--- START ---

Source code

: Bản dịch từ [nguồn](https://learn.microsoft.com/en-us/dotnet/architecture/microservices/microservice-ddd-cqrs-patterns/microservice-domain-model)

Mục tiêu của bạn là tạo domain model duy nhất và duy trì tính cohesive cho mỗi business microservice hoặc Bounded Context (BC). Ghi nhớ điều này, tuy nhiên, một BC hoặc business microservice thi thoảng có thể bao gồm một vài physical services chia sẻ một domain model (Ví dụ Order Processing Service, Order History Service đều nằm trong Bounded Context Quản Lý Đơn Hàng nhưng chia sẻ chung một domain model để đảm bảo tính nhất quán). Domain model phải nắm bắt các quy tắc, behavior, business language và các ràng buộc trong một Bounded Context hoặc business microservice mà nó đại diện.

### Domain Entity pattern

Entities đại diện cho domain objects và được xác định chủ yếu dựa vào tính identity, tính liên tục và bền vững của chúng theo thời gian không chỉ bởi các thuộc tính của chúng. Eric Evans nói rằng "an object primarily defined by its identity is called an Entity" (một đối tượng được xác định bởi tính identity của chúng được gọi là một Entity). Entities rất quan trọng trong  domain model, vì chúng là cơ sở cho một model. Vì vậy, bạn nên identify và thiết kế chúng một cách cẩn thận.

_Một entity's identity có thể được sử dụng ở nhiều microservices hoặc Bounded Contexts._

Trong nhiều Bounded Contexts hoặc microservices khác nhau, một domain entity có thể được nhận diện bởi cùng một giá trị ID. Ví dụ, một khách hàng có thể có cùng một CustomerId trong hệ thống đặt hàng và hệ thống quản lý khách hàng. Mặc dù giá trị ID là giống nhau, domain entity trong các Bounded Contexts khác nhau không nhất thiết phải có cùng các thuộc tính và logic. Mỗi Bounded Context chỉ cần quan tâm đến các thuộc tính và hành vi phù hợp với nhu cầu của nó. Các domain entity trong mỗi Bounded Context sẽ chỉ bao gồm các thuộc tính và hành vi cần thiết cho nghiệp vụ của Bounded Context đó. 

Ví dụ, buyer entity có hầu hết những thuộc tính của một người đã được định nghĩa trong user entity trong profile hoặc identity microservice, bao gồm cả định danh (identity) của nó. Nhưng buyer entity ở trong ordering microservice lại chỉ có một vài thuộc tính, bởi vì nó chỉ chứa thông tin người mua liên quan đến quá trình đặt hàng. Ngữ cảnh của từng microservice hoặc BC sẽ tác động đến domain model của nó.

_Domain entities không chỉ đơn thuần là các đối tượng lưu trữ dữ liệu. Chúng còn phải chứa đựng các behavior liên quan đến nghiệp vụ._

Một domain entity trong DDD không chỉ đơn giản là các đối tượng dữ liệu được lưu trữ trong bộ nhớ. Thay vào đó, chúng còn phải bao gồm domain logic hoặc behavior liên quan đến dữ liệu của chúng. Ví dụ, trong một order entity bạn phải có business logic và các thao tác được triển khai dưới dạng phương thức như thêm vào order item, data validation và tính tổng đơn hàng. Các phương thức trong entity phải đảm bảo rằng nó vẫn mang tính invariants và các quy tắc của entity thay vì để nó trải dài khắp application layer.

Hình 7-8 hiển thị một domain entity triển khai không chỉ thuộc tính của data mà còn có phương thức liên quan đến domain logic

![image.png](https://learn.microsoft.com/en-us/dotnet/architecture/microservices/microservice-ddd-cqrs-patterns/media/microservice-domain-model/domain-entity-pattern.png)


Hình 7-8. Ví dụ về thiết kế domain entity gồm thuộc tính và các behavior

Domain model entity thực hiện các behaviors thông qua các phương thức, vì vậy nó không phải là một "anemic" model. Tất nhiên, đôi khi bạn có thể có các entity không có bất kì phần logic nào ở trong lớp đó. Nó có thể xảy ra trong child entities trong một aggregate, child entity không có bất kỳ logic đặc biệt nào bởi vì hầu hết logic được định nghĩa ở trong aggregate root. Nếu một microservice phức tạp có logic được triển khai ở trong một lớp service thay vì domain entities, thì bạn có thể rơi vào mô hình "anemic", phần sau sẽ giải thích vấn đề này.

--- END ---

- _TASK INSTRUCTIONS_:
Return only the lines above that run from the opening line through the line containing "Bản dịch từ", exactly as written.

- _SOLUTION TO THIS TASK_:
Source code

: Bản dịch từ [nguồn](https://learn.microsoft.com/en-us/dotnet/architecture/microservices/microservice-ddd-cqrs-patterns/microservice-domain-model)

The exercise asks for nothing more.